» **EXERCISE SET**
1. Print, word for word, the part of the Princess Doe article that opens with the words containing "Kinlaw, however, confessed" and closes with "corroborate his statement.".
2. Continue the article about the Princess Doe murder case, starting after its last sentence.

» **PAGE TEXT**
##########

After four decades, authorities have announced murder charges against a man who allegedly killed a teenage girl in 1982 and abandoned her body at a cemetery.

Arthur Kinlaw, 68, faces one count of first-degree murder in Warren County, New Jersey.

He was already locked up in a New York State prison for two counts of second-degree murder in a 2000 conviction and has been eligible since 2018 for parole from a life sentence, online records show. But prosecutors say he has confessed to killing the well-known but unidentified victim of a 1982 murder. Authorities identified Dawn Olanick, 17, as the girl long known as Princess Doe.

Police in Blairstown Township, New Jersey, responded on July 15, 1982 — exactly 40 years ago — after a worker at the Cedar Ridge Cemetery found Olanick dead at the north end of the premises in a heavily wooded area near a steep embankment leading down to a stream, prosecutors said.

“The body was determined to be that of a white female who was wearing a red and white print skirt and a red pull over short sleeve shirt,” prosecutors said. “No undergarments were on the victim or found in the vicinity. In addition, the victim was found with no socks, shoes or stockings.”

She died from blunt force trauma to the face and head with multiple fractures, prosecutors said. Initial attempts to identify her through available records, including from the FBI’s database, failed.

The first lead investigator Lt. Eric Krantz named her Princess Doe.

“I got tired of writing the name ‘Jane Doe,'” he said in a profile from the time. “There’s a million Jane Does. There’re all in the cemetery, and they all have unmarked graves. I just wanted to give her some personality. Some identity. That’s why I named her Princess Doe.”

Blairstown locals adopted her as one of their own, paying for her burial and headstone. She was laid to rest yards from where the worker found her dead.

Kinlaw, however, confessed in 2005 while a prison inmate, prosecutors said. The sticking point was that investigators still could not identify “Princess,” so they could not corroborate his statement.

##########

» **RECORDS PROVIDED**
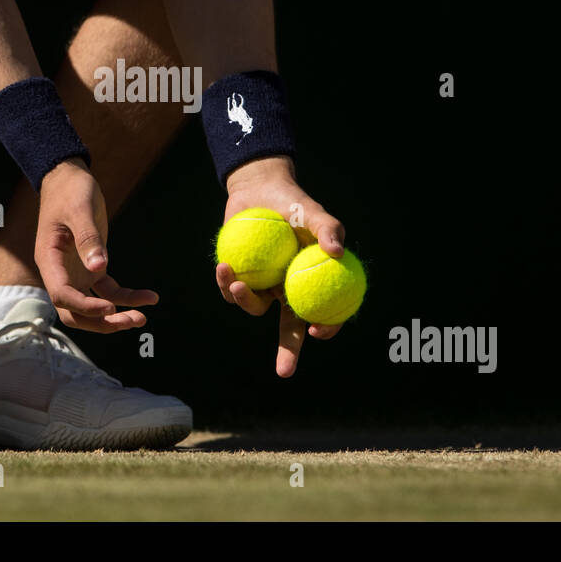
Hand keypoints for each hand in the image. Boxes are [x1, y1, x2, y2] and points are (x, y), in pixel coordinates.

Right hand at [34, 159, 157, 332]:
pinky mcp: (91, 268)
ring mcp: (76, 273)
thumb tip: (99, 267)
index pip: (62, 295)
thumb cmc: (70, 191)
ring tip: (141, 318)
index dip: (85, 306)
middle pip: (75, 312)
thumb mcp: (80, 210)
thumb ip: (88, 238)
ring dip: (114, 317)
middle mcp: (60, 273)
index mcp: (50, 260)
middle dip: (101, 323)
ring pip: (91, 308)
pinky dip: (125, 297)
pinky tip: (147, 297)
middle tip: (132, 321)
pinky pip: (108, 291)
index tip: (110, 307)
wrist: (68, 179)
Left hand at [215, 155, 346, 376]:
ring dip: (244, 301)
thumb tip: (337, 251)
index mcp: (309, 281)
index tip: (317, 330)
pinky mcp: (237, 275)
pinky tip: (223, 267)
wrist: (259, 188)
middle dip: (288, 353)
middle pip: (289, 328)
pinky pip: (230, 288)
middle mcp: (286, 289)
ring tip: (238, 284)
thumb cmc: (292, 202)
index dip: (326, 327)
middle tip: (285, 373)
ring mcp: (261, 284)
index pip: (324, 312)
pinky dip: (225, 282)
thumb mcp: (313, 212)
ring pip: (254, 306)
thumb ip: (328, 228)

##########

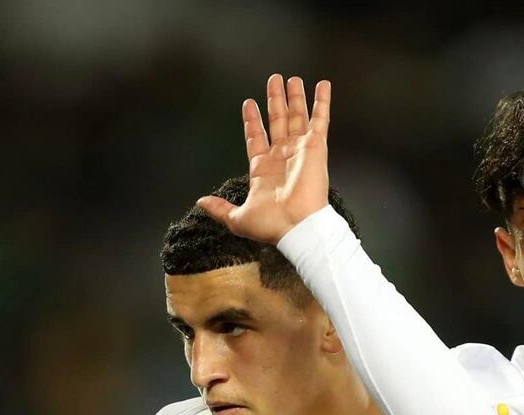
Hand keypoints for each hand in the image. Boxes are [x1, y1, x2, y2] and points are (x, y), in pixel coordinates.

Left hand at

##########

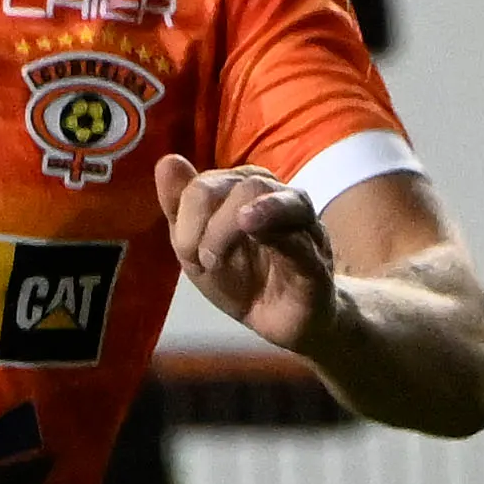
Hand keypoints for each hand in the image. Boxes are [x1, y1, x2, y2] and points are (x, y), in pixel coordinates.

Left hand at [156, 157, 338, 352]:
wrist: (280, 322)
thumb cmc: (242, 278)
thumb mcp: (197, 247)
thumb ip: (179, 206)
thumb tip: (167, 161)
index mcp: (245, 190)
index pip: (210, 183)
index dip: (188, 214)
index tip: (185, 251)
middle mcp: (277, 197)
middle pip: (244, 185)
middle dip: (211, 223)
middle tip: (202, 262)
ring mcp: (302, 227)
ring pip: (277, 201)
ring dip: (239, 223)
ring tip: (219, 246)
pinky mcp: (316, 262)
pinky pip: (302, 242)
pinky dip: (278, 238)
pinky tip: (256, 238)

##########

» **RESPONSES TO THE TASKS**
1.
Kinlaw, however, confessed in 2005 while a prison inmate, prosecutors said. The sticking point was that investigators still could not identify “Princess,” so they could not corroborate his statement.

2.
“On May 5, 2005, a written letter was received from Arthur Kinlaw, an inmate at the Sullivan Correctional Facility, Riverside Drive, Fallsburg, New York,” Warren County prosecutors said. “Arthur Kinlaw indicated that he wished to be interviewed and confess to the murder of the unidentified female that was found in Blairstown Township, Warren County, New Jersey in 1982. A formal statement was taken by Lieutenant Spiers of the Warren County Prosecutor’s Office and Detective Howard Brown of the NJSP Troop ‘B’ Criminal Investigations Office. Mr. Kinlaw had previously written an affidavit of facts pertaining to the murder which he provided. Mr. Kinlaw stated that he was physically responsible for the death of the unidentified female found in the cemetery in Blairstown, New Jersey.”

The sticking point back then, and through all these years, was that police were not able to identify the victim’s true identity.

That changed years later on April 29, 2022 after investigators retested her DNA for a genealogical profile. They located her brother, who confirmed Dawn was his sister and missing since 1982. Dawn’s sister gave DNA samples, and investigators confirmed the familial link — and Princess Doe’s identity.

Olanick lived with her mother and sister in the city of Bohemia on New York’s Long Island after her parents divorced.

“At the age of 16 or 17 she left her mother’s residence,” deputies said. “Dawn was enrolled in the Connetquot Central School District up until the final marking period of her Junior year (1982).”

Authorities say Kinlaw tried to lure her into prostitution. She refused, and he drove her to New Jersey where he killed her, authorities said.

“Since that time [his 2005 confession], Kinlaw has made various admissions indicating that he was responsible for the murder,” prosecutors wrote.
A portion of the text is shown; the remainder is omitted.